Momentum ini bukanlah sekadar seremonial tahunan pada kalender global, melainkan sebuah proklamasi perlawanan tanpa henti terhadap kejahatan luar biasa (extraordinary crime) yang terus bermutasi.

Di tengah pusaran zaman yang makin tak berbatas, ancaman narkotika telah berevolusi dari sekadar komoditas candu menjadi senjata pemusnah massal yang menggerogoti pilar-pilar peradaban, sendi-sendi sosial, dan fondasi hukum tata negara kita.

Sebuah Refleksi dalam rangka Hari Anti Narkotika Internasional 26 Juni 2026.

Jejak Kelam: Dari Komoditas Kolonial Hingga Epidemi Sintetis

Sejarah penyalahgunaan narkotika adalah sejarah tentang eksploitasi dan penderitaan. Jauh sebelum era modern, opium telah menjadi alat penundukan geopolitik yang paling epik tergambar dalam Perang Candu (1839–1842) di mana sebuah kekaisaran besar diruntuhkan melalui sistematisasi kecanduan.
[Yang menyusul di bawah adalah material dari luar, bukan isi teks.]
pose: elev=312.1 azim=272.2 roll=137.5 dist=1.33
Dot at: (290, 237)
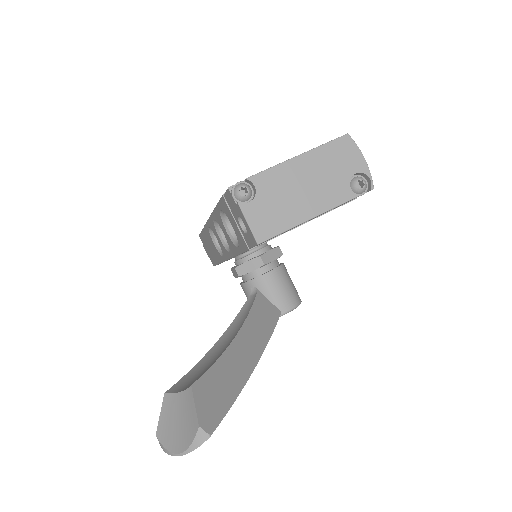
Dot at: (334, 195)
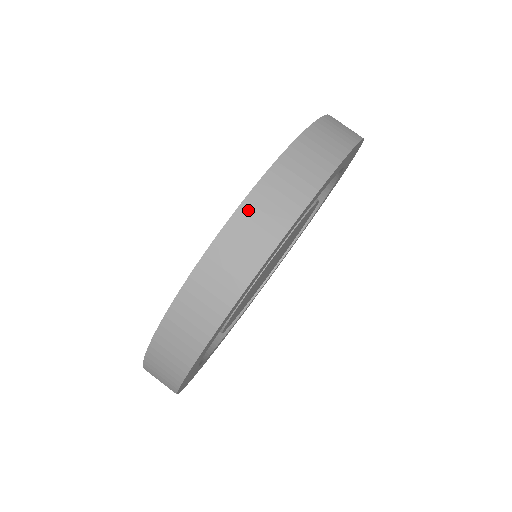
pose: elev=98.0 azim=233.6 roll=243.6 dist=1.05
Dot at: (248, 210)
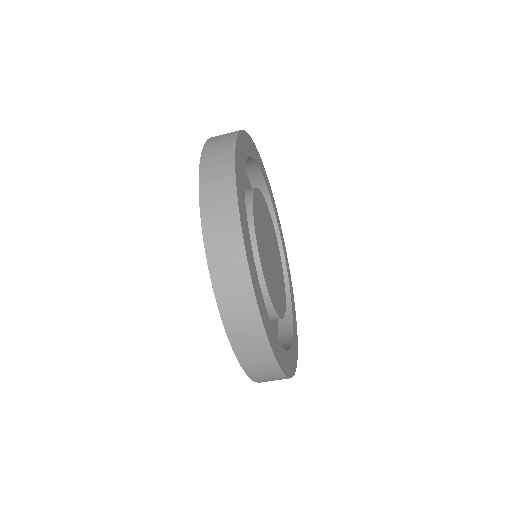
Dot at: (260, 381)
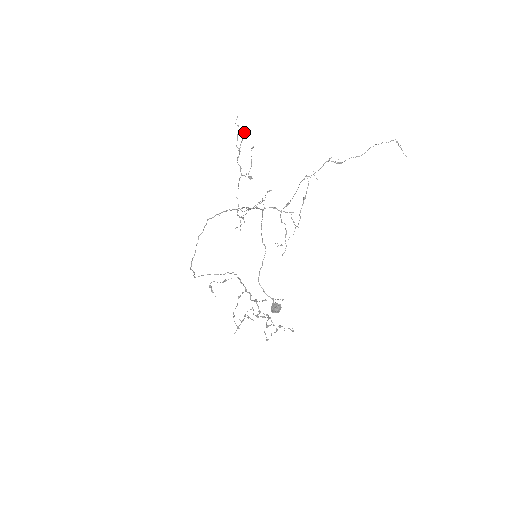
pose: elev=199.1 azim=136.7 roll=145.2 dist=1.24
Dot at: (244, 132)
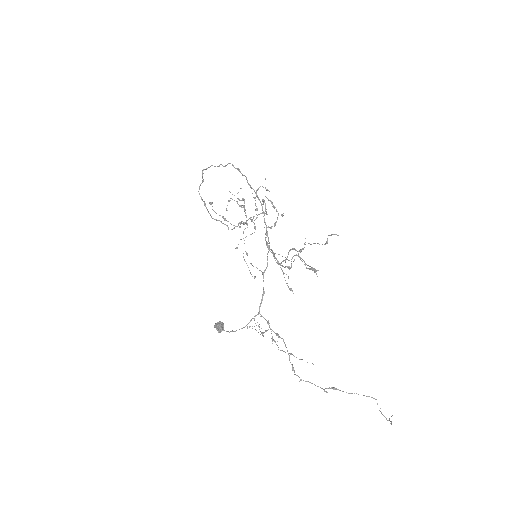
Dot at: (314, 270)
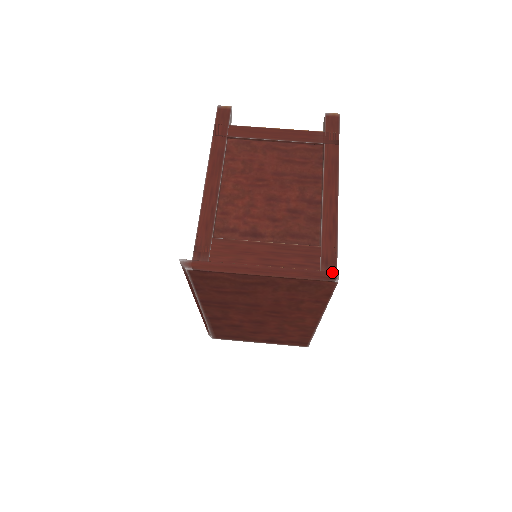
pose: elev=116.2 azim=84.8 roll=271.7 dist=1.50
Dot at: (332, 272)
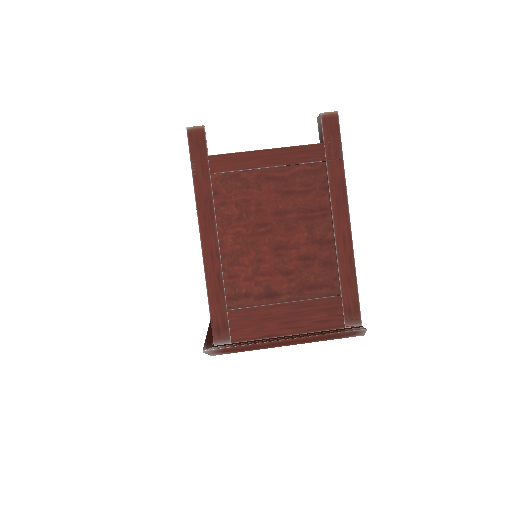
Dot at: (359, 330)
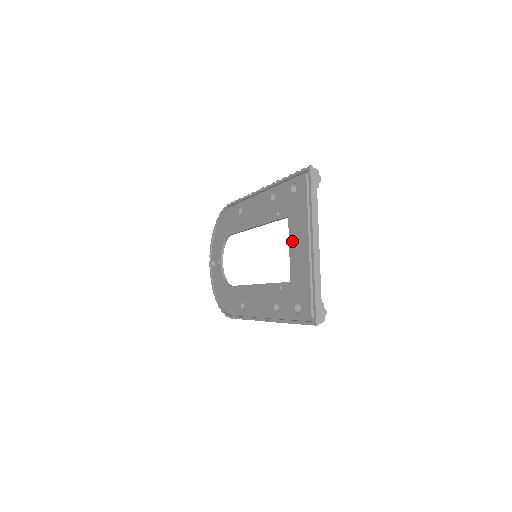
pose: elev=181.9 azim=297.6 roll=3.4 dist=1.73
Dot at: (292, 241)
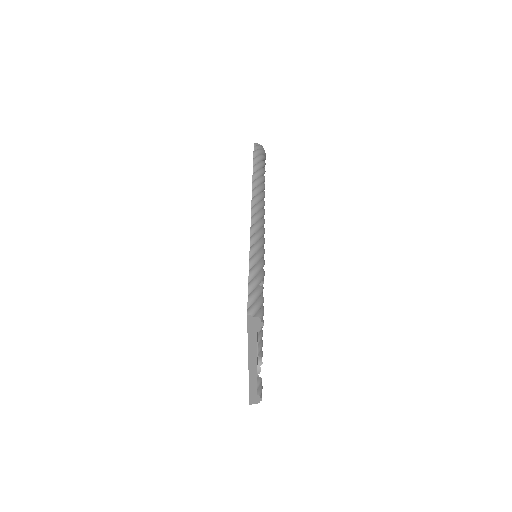
Dot at: occluded
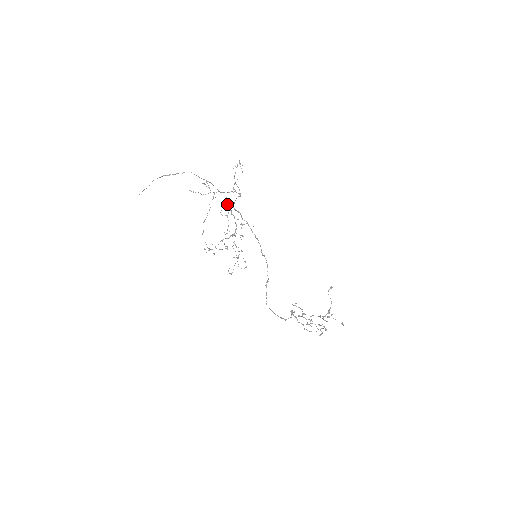
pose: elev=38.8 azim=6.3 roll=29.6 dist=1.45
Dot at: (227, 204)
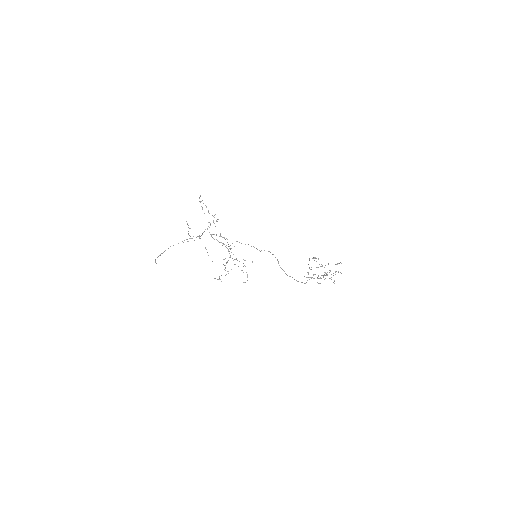
Dot at: (212, 237)
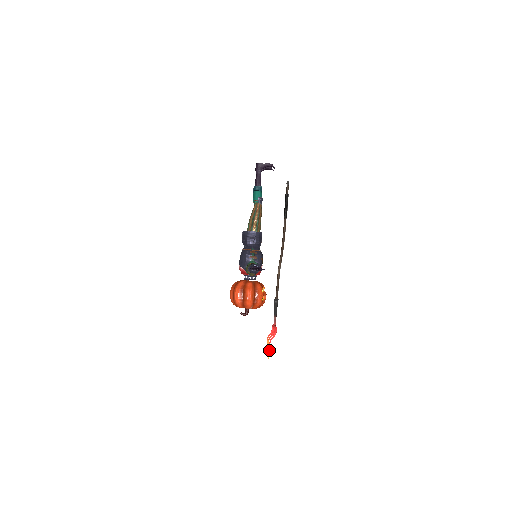
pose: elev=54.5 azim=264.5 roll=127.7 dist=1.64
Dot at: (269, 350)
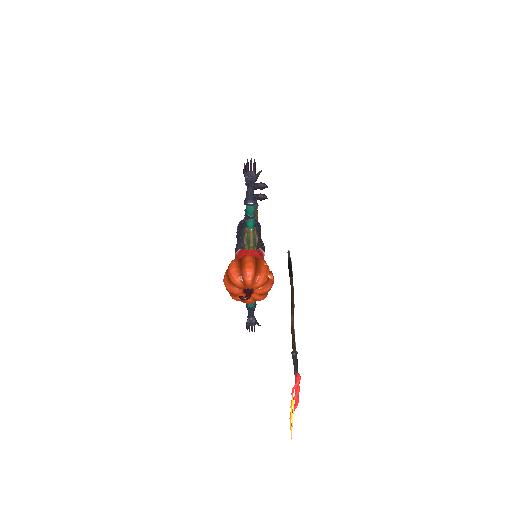
Dot at: (293, 402)
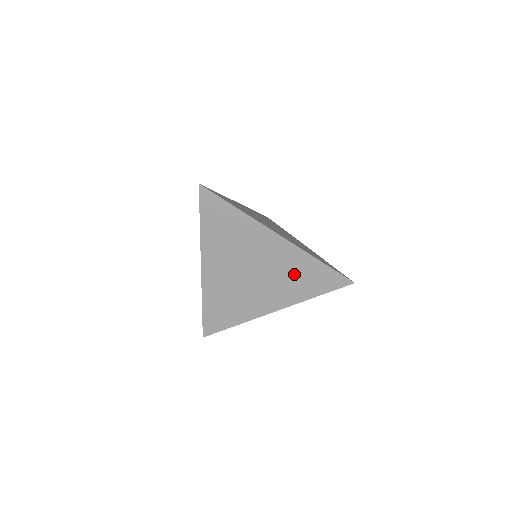
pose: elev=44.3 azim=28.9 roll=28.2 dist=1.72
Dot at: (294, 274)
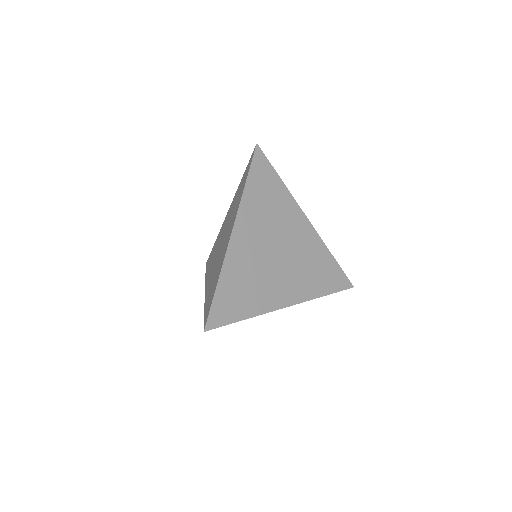
Dot at: (312, 265)
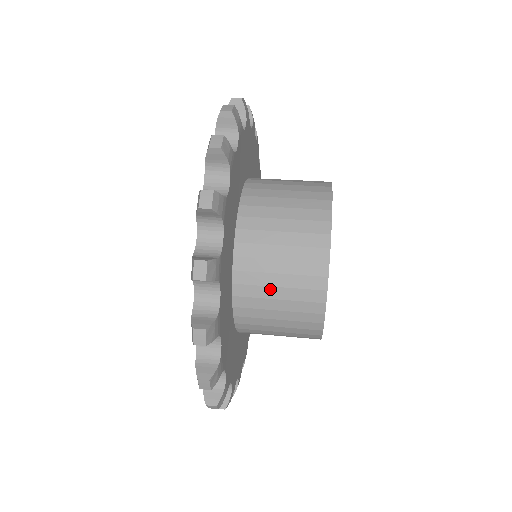
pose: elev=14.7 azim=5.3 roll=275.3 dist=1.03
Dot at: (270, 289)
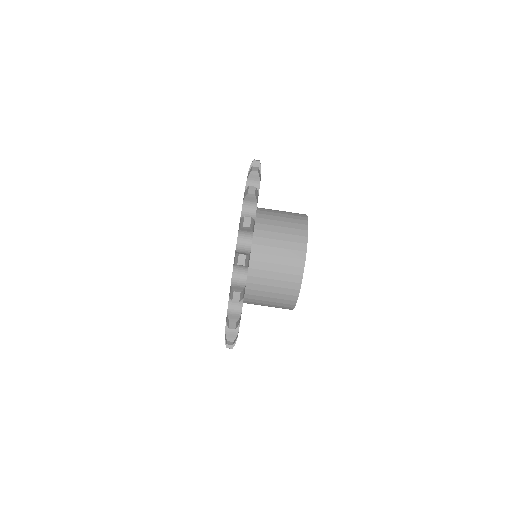
Dot at: (275, 241)
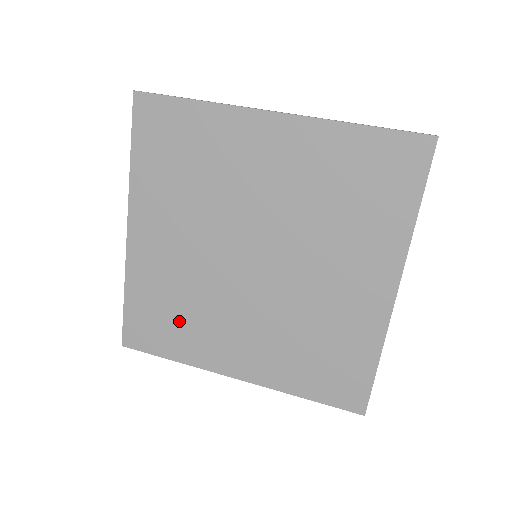
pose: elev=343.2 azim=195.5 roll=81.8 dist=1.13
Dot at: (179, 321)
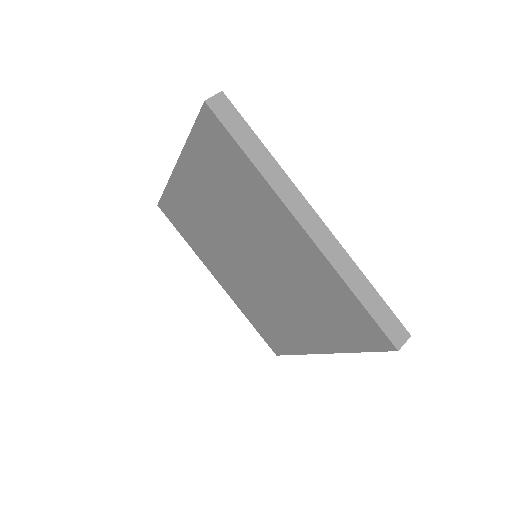
Dot at: (194, 233)
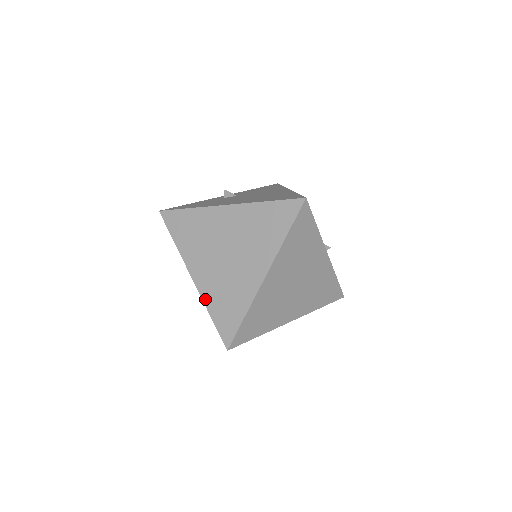
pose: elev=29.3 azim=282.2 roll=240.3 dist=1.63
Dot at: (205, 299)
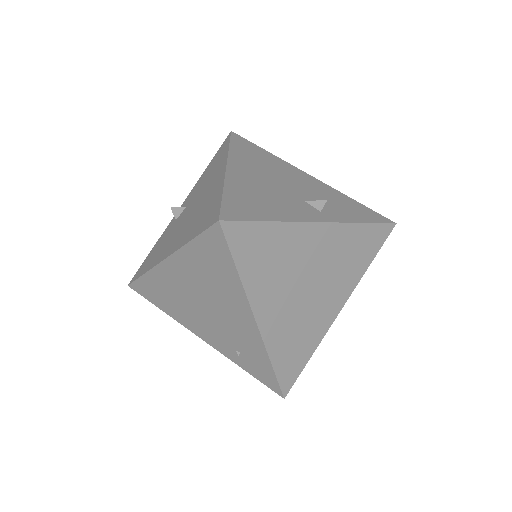
Dot at: (228, 356)
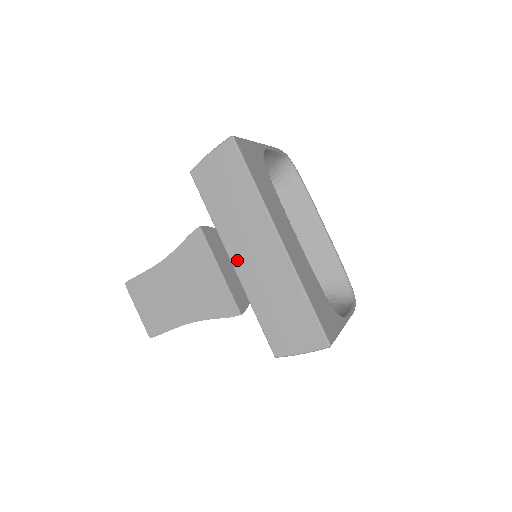
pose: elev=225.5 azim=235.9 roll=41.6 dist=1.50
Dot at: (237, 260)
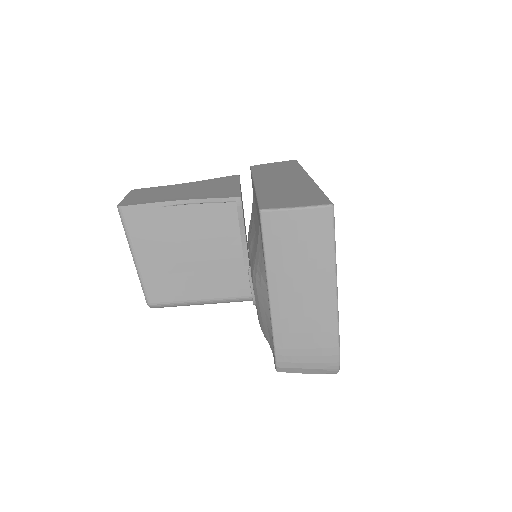
Dot at: (261, 182)
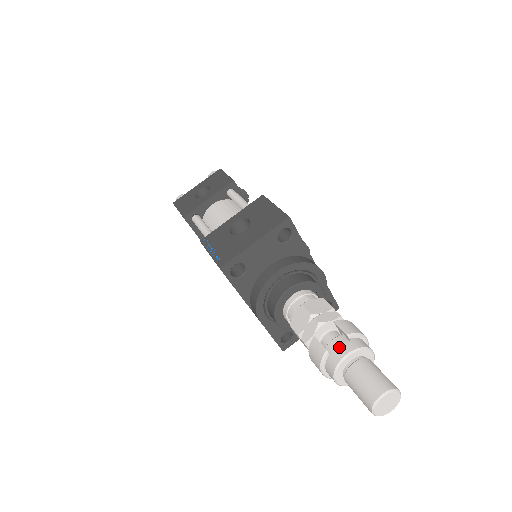
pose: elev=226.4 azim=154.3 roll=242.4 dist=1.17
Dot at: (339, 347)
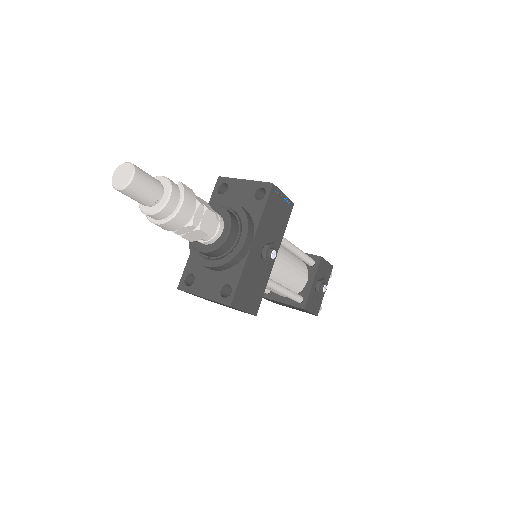
Dot at: occluded
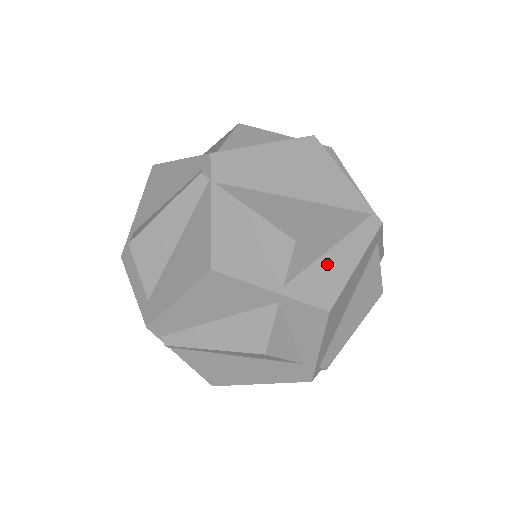
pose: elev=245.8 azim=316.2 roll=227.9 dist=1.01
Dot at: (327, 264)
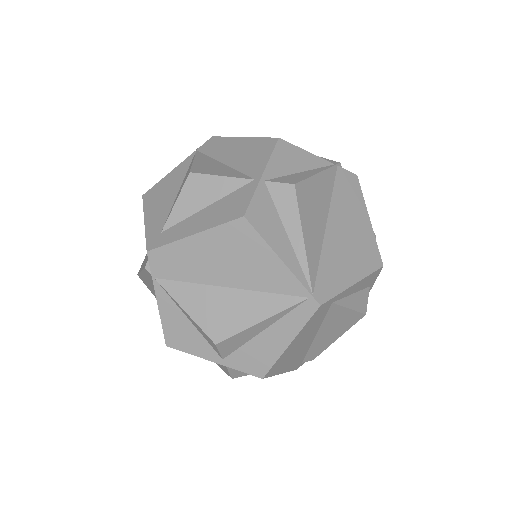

Di bumi Nusantara, sejarah mencatat luka yang sama. Pada era kolonial, VOC hingga pemerintah Hindia Belanda mendirikan Amfioen Societeit dan memberlakukan Opiumregie, sebuah kebijakan monopoli perdagangan opium yang melegalkan candu demi meraup pendapatan (pajak) untuk kas kolonial.

Pada masa itu, narkotika digunakan sebagai instrumen penjajahan untuk melemahkan daya kritis, produktivitas, dan semangat perlawanan kaum bumiputra.

Kini, bentuk penjajahan tersebut telah berubah wujud. Kita tidak lagi berhadapan dengan candu mentah, melainkan dengan New Psychoactive Substances (NPS) dan narkotika sintetis yang diproduksi secara tersembunyi di laboratorium-laboratorium klandestin, didistribusikan melalui dark web, dan menembus batas-batas yurisdiksi negara.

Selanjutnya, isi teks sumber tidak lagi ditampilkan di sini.